2. The method of claim 1, wherein the mineral-containing material comprises at a mineral selected from the group consisting of a silicate mineral, a native element mineral, a sulfide mineral, an arsenide mineral, an antimonide mineral, a telluride mineral, a sulfarsenide mineral, a sulfosalt mineral, an oxide mineral, a halide mineral, a carbonate mineral, a sulfate mineral, a phosphate mineral, a clay mineral, a mica mineral, feldspar mineral, a quartz mineral, a rare earth mineral, a zeolite mineral, a bauxite mineral, a beryllium mineral, a chromite mineral, a cobalt mineral, a fluorspar mineral, a gallium mineral, an iron ore mineral, a lithium mineral, a manganese mineral, a molybdenum mineral, a perlite mineral, a tungsten mineral, a uranium mineral, a vanadium mineral, and any combination thereof.
3. The method of claim 1, wherein the particulates further comprise a degradable material.
4. The method of claim 3, wherein the degradable material is selected from the group consisting of a degradable polymer, a dehydrated salt, and any combination thereof.
5. The method of claim 1, wherein the subterranean formation is a carbonate formation and at least a portion of the particulates are composed of calcium carbonate.
6. The method of claim 1, wherein the subterranean formation is a siliceous formation and at least a portion of the particulates are composed of silicon dioxide.
7. The method of claim 1, wherein the particulates are micro-sized, nano-sized, and any combination thereof.
8. The method of claim 7, wherein the micro-sized particulates have an average particulate size in the range of about 1 μm to about 100 μm.
9. The method of claim 7, wherein the nano-sized particulates have an average particulate size in the range of about 1 nm to about 1000 nm.
10. The method of claim 1, wherein the particulates are present in the particulate-stabilized emulsion in an amount in the range of about 0.01% to about 15% by weight of the particulate-stabilized emulsion.

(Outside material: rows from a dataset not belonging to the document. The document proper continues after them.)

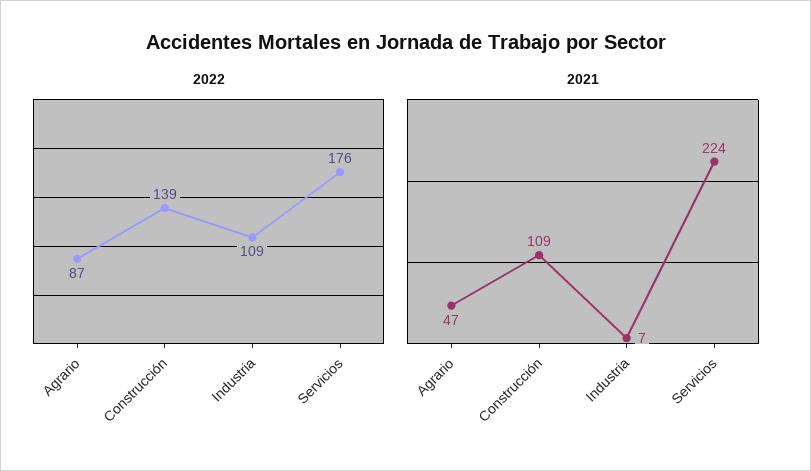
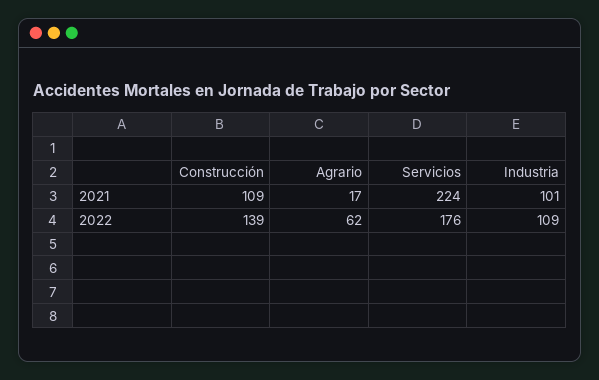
  {
    "2022": {
-     "Agrario": 87,
+     "Agrario": 62,
      "Construcción": 139,
      "Industria": 109,
      "Servicios": 176
    },
    "2021": {
-     "Agrario": 47,
+     "Agrario": 17,
      "Construcción": 109,
-     "Industria": 7,
+     "Industria": 101,
      "Servicios": 224
    }
  }

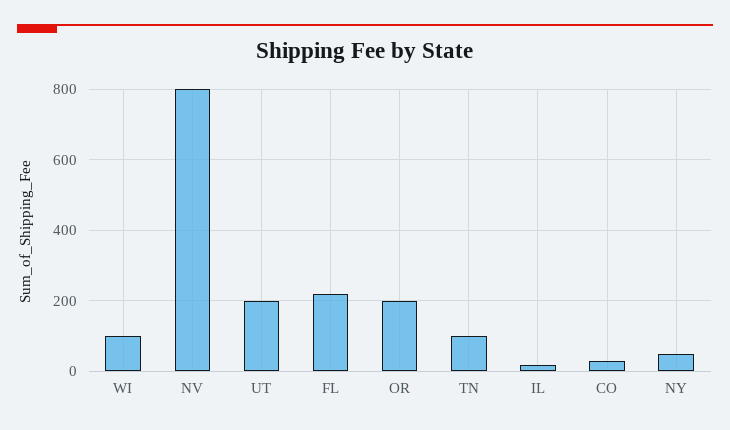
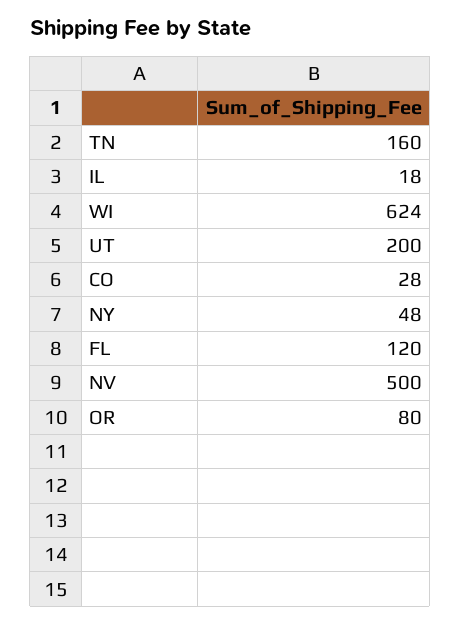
  {
-   "WI": 100,
+   "WI": 624,
-   "NV": 800,
+   "NV": 500,
    "UT": 200,
-   "FL": 220,
+   "FL": 120,
-   "OR": 200,
+   "OR": 80,
-   "TN": 100,
+   "TN": 160,
    "IL": 18,
    "CO": 28,
    "NY": 48
  }

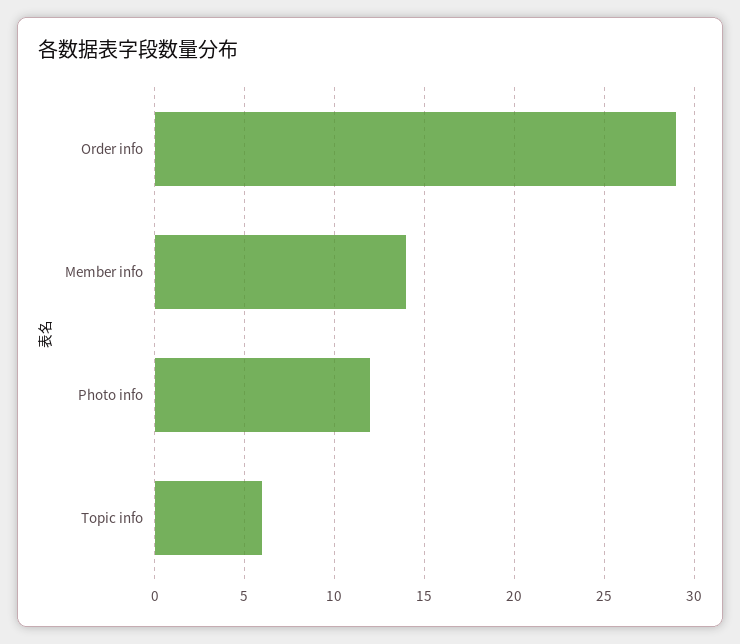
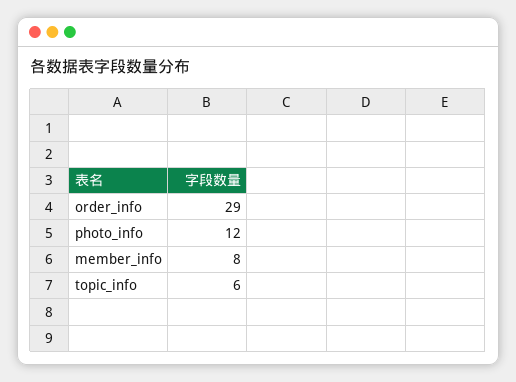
  {
    "Order info": 29,
-   "Member info": 14,
+   "Member info": 8,
    "Photo info": 12,
    "Topic info": 6
  }

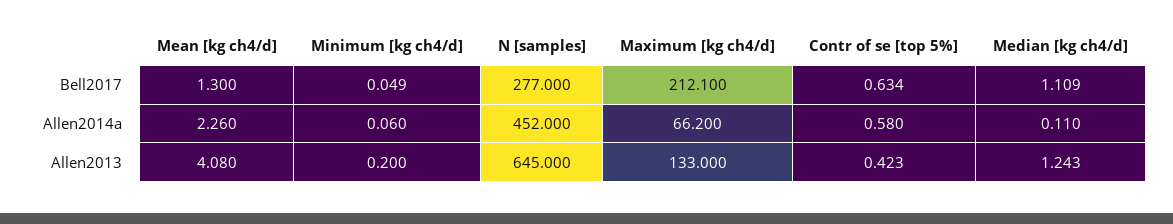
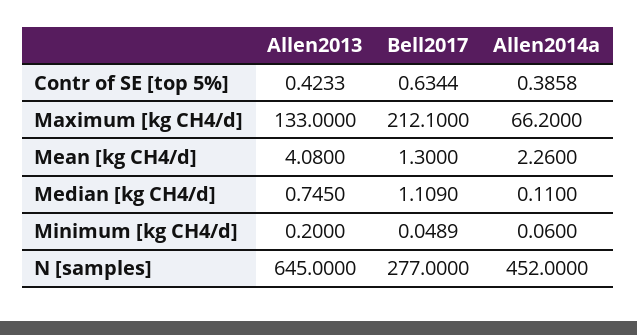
  {
    "Mean [kg ch4/d]": {
      "Bell2017": 1.3,
      "Allen2014a": 2.26,
      "Allen2013": 4.08
    },
    "Minimum [kg ch4/d]": {
      "Bell2017": 0.0489,
      "Allen2014a": 0.06,
      "Allen2013": 0.2
    },
    "N [samples]": {
      "Bell2017": 277,
      "Allen2014a": 452,
      "Allen2013": 645
    },
    "Maximum [kg ch4/d]": {
      "Bell2017": 212.1,
      "Allen2014a": 66.2,
      "Allen2013": 133
    },
    "Contr of se [top 5%]": {
      "Bell2017": 0.6344,
-     "Allen2014a": 0.58,
+     "Allen2014a": 0.3858,
      "Allen2013": 0.4233
    },
    "Median [kg ch4/d]": {
      "Bell2017": 1.109,
      "Allen2014a": 0.11,
-     "Allen2013": 1.243
+     "Allen2013": 0.745
    }
  }

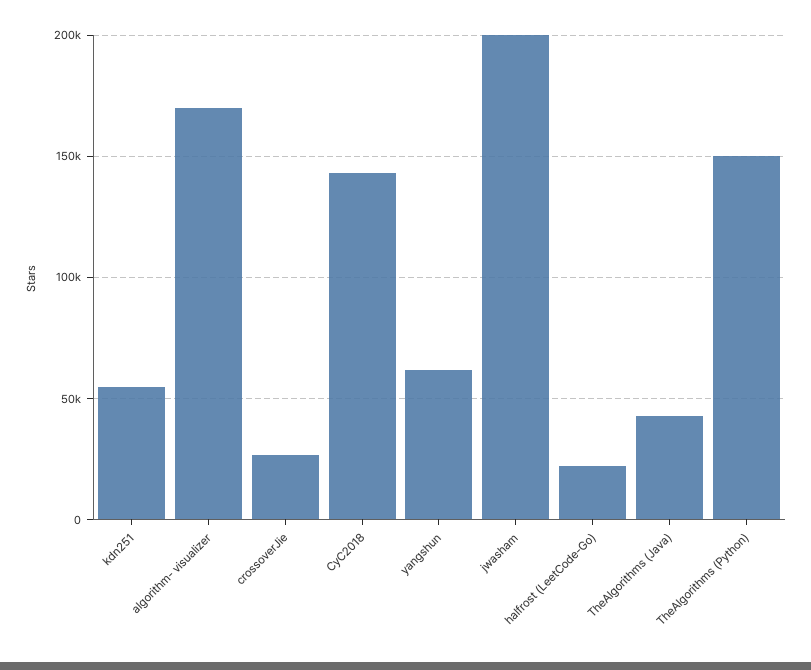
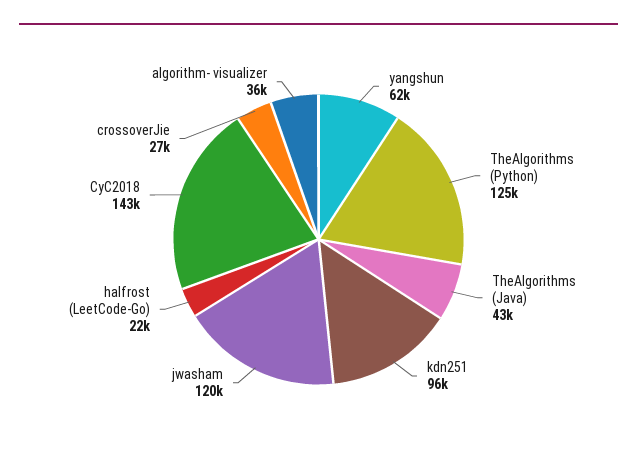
  {
-   "kdn251": 55000,
+   "kdn251": 96000,
-   "algorithm- visualizer": 170000,
+   "algorithm- visualizer": 36000,
    "crossoverJie": 27000,
    "CyC2018": 143000,
    "yangshun": 62000,
-   "jwasham": 200000,
+   "jwasham": 120000,
    "halfrost (LeetCode-Go)": 22000,
    "TheAlgorithms (Java)": 43000,
-   "TheAlgorithms (Python)": 150000
+   "TheAlgorithms (Python)": 125000
  }

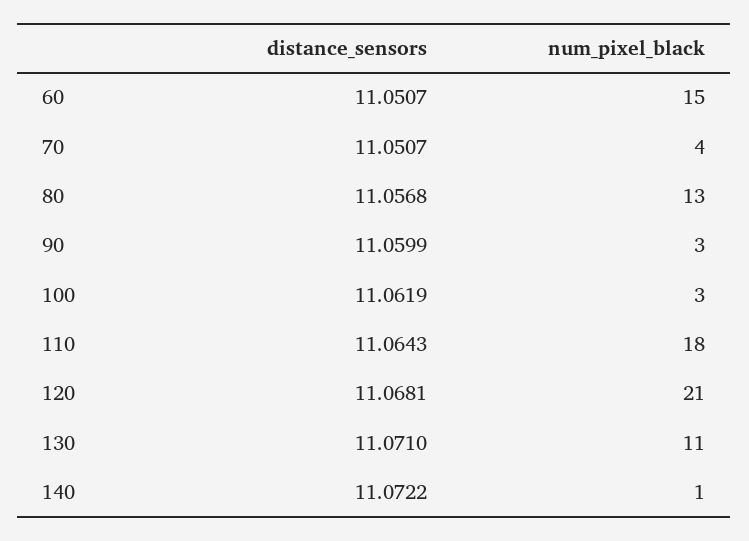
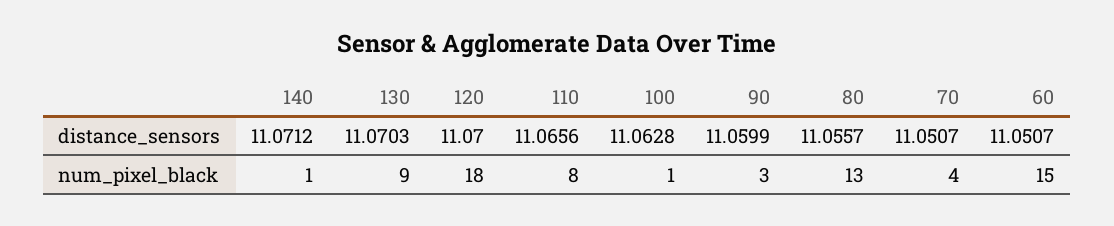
  {
    "distance_sensors": {
      "60": 11.0507,
      "70": 11.0507,
-     "80": 11.0568,
+     "80": 11.0557,
      "90": 11.0599,
-     "100": 11.0619,
+     "100": 11.0628,
-     "110": 11.0643,
+     "110": 11.0656,
-     "120": 11.0681,
+     "120": 11.07,
-     "130": 11.071,
+     "130": 11.0703,
-     "140": 11.0722
+     "140": 11.0712
    },
    "num_pixel_black": {
      "60": 15,
      "70": 4,
      "80": 13,
      "90": 3,
-     "100": 3,
+     "100": 1,
-     "110": 18,
+     "110": 8,
-     "120": 21,
+     "120": 18,
-     "130": 11,
+     "130": 9,
      "140": 1
    }
  }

11. The method of claim 1, wherein the internal phase surfactant droplets are present in an amount in the range of about 0.01% to about 80% by volume of the particulate-stabilized emulsion.
12. The method of claim 1, wherein the particulate-stabilized emulsion further comprises an emulsifier.
13. The method of claim 13, wherein the emulsifier is present in the particulate-stabilized emulsion in an amount in the range of about 0.01% to about 5% by weight of the particulate-stabilized emulsion.
14. The method of claim 1, wherein the surfactant is selected from the group consisting of a non-ionic surfactant, an anionic surfactant, a cationic surfactant, a zwitterionic surfactant, and any combination thereof.
15. The method of claim 1, wherein the external phase comprises a base fluid selected from the group consisting of an aqueous base fluid, an oil base fluid, a supercritical fluid, and any combination thereof.
16. A system comprising:
a tubular extending into a wellbore in a subterranean formation having a mineralogy profile; and
a pump fluidly coupled to the tubular, the tubular containing a particulate-stabilized comprising:
an external phase,
an internal phase comprising a surfactant, and
particulates at an interface between the internal phase and the external phase, thereby forming internal phase surfactant droplets surrounded with the particulates and suspended within the external phase,
wherein at least a portion of the particulates are composed of a mineral-containing material selected to mimic at least a portion of the mineralogy profile of the subterranean formation.
17. The system of claim 16, wherein the subterranean formation is a carbonate formation and at least a portion of the particulates are composed of calcium carbonate.
18. The system of claim 16, wherein the subterranean formation is a siliceous formation and at least a portion of the particulates are composed of silicon dioxide.
19. The system of claim 16, wherein the particulates are present in the particulate-stabilized emulsion in an amount in the range of about 0.01% to about 15% by weight of the particulate-stabilized emulsion.
20. The system of claim 16, wherein the internal phase surfactant droplets are present in an amount in the range of about 0.01% to about 80% by volume of the particulate-stabilized emulsion.